Friday, 12 April 2013

LACP miscellanea

According to the statistics, a few people have stumbled across this blog because they were searching for certain 7750-specific information relating to LACP. Here are a couple of answers that were missed out from my main LACP article:

What is the failover time for a LAG / etherchannel? 

The answer to this question varies considerably depending on the setup. If a device notices a bundled interface going physically down then it should unbundle it immediately, causing very low loss (50ms should be achievable).

In the event of an interface remaining physically up (i.e. where there is transmission equipment or EoMPLS between the two devices), also known as a silent failure, the failover will be up to 3 times the LACP timer. So the impact would be up to 3 seconds using fast timers or up to 90 seconds using slow timers. Most lower end Cisco kit only supports slow timers.

In the event of a single fibre fault or other asymmetric failure, you may see a combination of these effects where traffic in one direction heals faster than the other. There are other corner cases such as when administratively shutting down an interface - some devices send an out of sync LACPDU to inform the other end the link is about to go away which helps speed convergence. It is really best to lab test where possible to check different failure scenarios.

Be aware that when using load balanced LAGs, the impact to some streams may be zero. Typically traffic that is hashed onto one link in the bundle will not suffer loss when a different link in the bundle fails.

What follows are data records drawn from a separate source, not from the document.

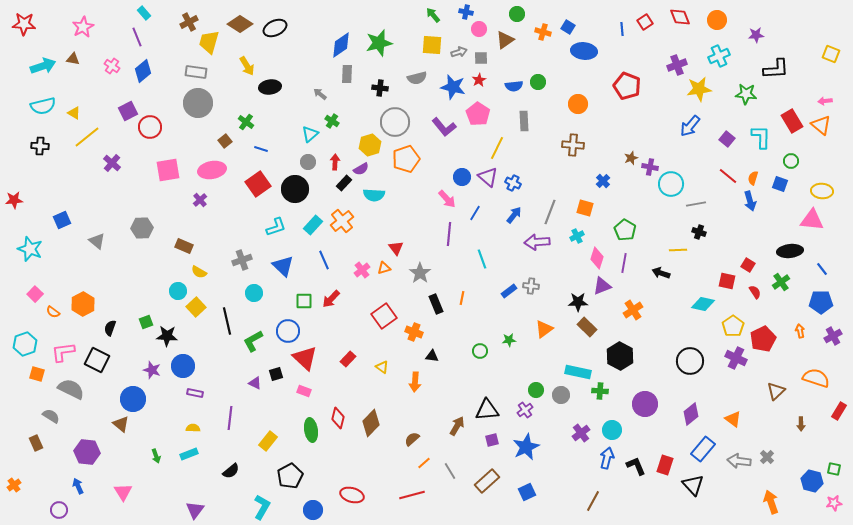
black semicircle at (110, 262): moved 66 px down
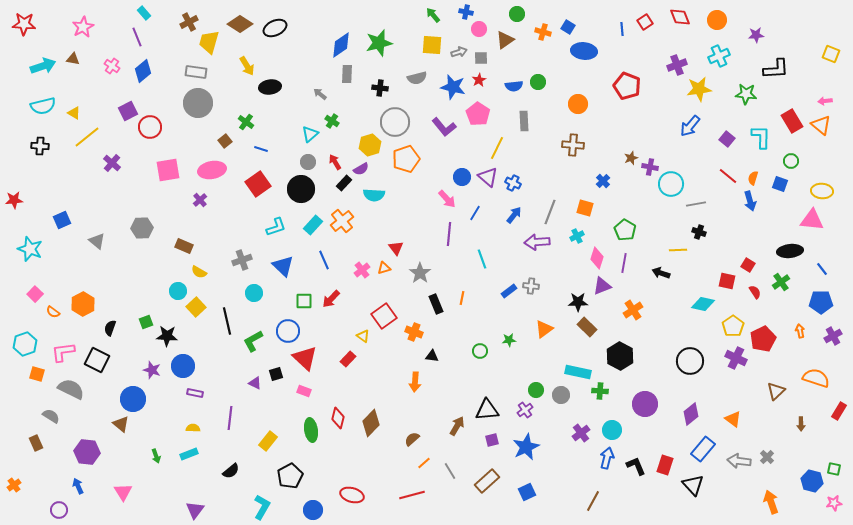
red arrow at (335, 162): rotated 35 degrees counterclockwise
black circle at (295, 189): moved 6 px right
yellow triangle at (382, 367): moved 19 px left, 31 px up
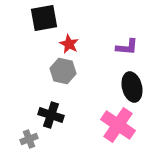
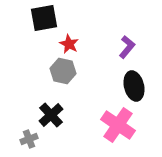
purple L-shape: rotated 55 degrees counterclockwise
black ellipse: moved 2 px right, 1 px up
black cross: rotated 30 degrees clockwise
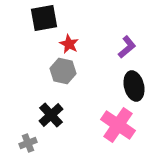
purple L-shape: rotated 10 degrees clockwise
gray cross: moved 1 px left, 4 px down
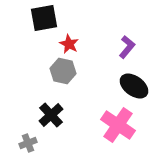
purple L-shape: rotated 10 degrees counterclockwise
black ellipse: rotated 40 degrees counterclockwise
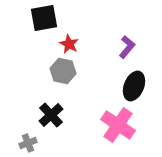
black ellipse: rotated 76 degrees clockwise
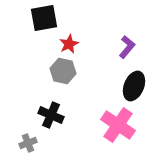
red star: rotated 18 degrees clockwise
black cross: rotated 25 degrees counterclockwise
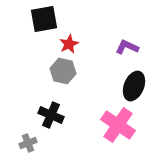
black square: moved 1 px down
purple L-shape: rotated 105 degrees counterclockwise
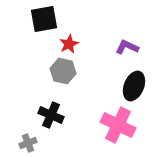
pink cross: rotated 8 degrees counterclockwise
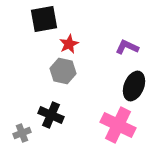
gray cross: moved 6 px left, 10 px up
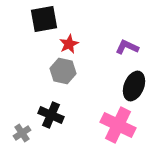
gray cross: rotated 12 degrees counterclockwise
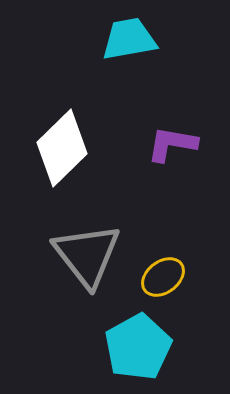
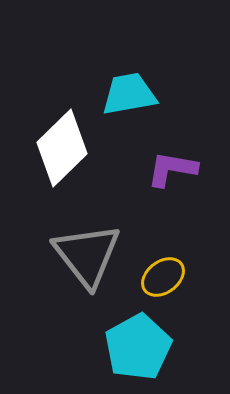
cyan trapezoid: moved 55 px down
purple L-shape: moved 25 px down
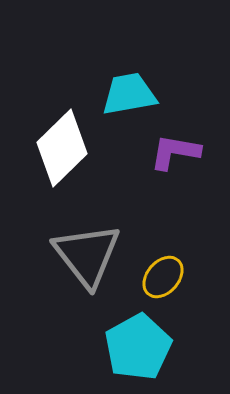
purple L-shape: moved 3 px right, 17 px up
yellow ellipse: rotated 12 degrees counterclockwise
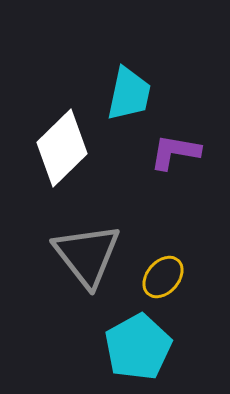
cyan trapezoid: rotated 112 degrees clockwise
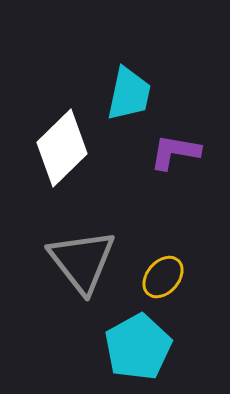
gray triangle: moved 5 px left, 6 px down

How can I transport, rather than terminate, LACP through epipe services on the Alcatel-Lucent 7750? 

The answer to this is pretty straightforward, but I know I looked in the wrong place when I first needed to use the feature.

All you need to do is to configure "lacp-tunnel" under the configure -> port -> ethernet context.

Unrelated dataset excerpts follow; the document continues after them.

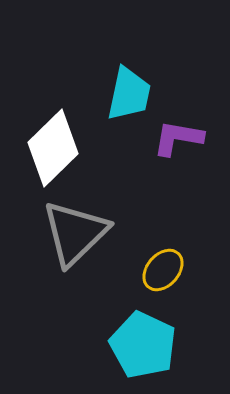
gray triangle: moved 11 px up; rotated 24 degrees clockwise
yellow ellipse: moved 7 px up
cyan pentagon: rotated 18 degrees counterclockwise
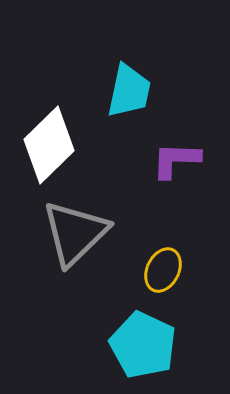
cyan trapezoid: moved 3 px up
purple L-shape: moved 2 px left, 22 px down; rotated 8 degrees counterclockwise
white diamond: moved 4 px left, 3 px up
yellow ellipse: rotated 15 degrees counterclockwise
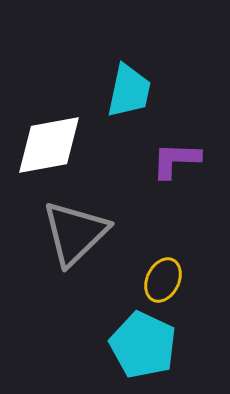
white diamond: rotated 34 degrees clockwise
yellow ellipse: moved 10 px down
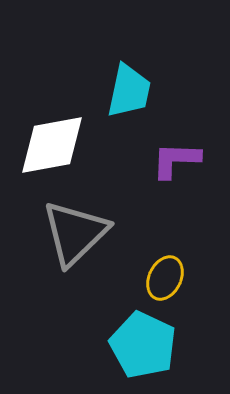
white diamond: moved 3 px right
yellow ellipse: moved 2 px right, 2 px up
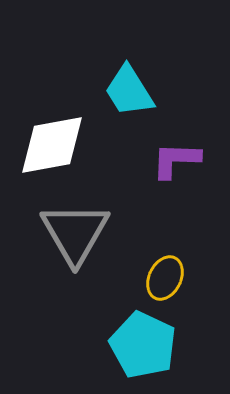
cyan trapezoid: rotated 136 degrees clockwise
gray triangle: rotated 16 degrees counterclockwise
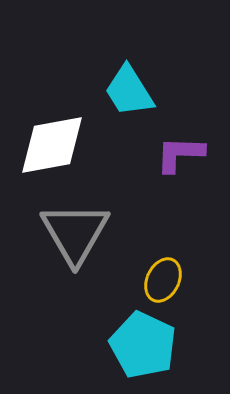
purple L-shape: moved 4 px right, 6 px up
yellow ellipse: moved 2 px left, 2 px down
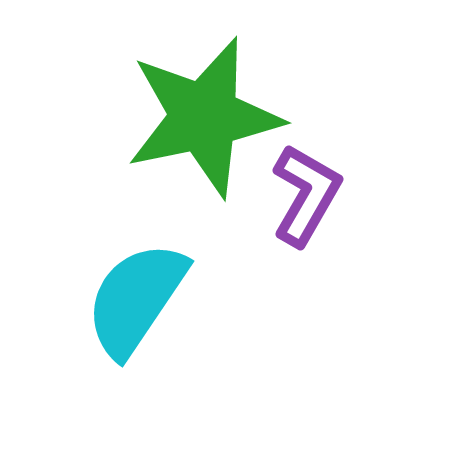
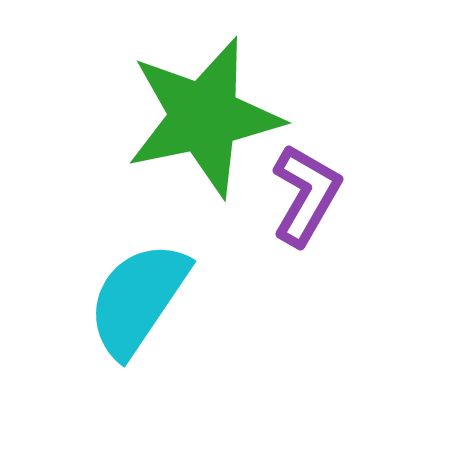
cyan semicircle: moved 2 px right
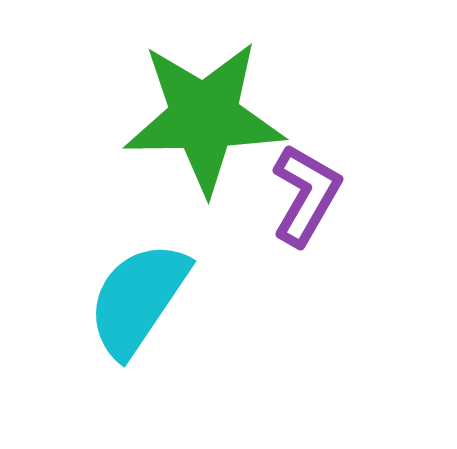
green star: rotated 11 degrees clockwise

How can I transport, rather than terminate, LACP through a QinQ tunnel on a Cisco switch? 

Again, this is pretty straightforward. There are a load of different protocols that can optionally be tunneled on a dot1q-tunnel port, but we just need lacp enabled:

Simply configure "l2protocol-tunnel point-to-point lacp" under the dot1q-tunnel interface.

Normally it makes sense to tunnel everything (STP, CDP, VTP, LLDP, LACP, PAgP, ...) for consistency. Either be a tunnel or don't!

What is the valid range for LAG IDs on the 7750?

For IOM-based systems (i.e. SR-7, SR-12), the usable LAG ID range is 1 to 200. For integrated IOM systems such as SR-1 and ESS-1, the LAG ID range is 1 to 64.

Can you tell me something unusual about LACP on the 7750?

When  the Rx fibre for a LACP-speaking port loses light (i.e. fails), right before the port gets pulled down the 7750 sends an LACP out-of-sync message to inform the other end that it is going away. This is useful for single fibre faults and can drastically improve convergence times, particularly where transmission equipment between the two LACP peers does not forward link loss.

What does "mux: during state COLLECTING_DISTRIBUTING, got event 5(in_sync) (ignored)" mean in a Cisco debug?

As best I can tell it means that a LACPDU was received with the sync bit set, indicating that the far end is ready to use the link, but the link was already collecting / distributing (i.e. in use) so no change in state was required.

What does "lag number : partner oper state bits changed on member port : [expired false -> true]" mean on a 7750 debug?

This means that a particular port's state machine moved into the expired state due to missing three inbound LACPDUs from the peer. Once the port reaches the expired state it is removed from the bundle but the peer parameters are remembered for a further 3 intervals, after which point the peer information is flushed and the port enters the defaulted state.

Do the LACP keys need to match at both ends of a LAG?

No - the LACP key is locally significant and corresponds one-to-one with a LAG or etherchannel ID. It is used to check consistency (i.e. to catch crossed cables) so must be identical for all members within a LAG, however the devices at each end of the LAG can select any value they like for any particular LAG.

Why do ports get "suspended" from an etherchannel?

Basically a port gets suspended if its configuration is not in line with that of the port channel with which it is associated. The most common way to accidentally arrive in this state is for a member trunk port to have a different allowed VLAN list than its parent port-channel interface. While IOS allows member ports to be reconfigured, it is much more sensible to make the configuration changes to the port-channel interface - the changes are then pushed down to the member ports automatically, avoiding this kind of conflict.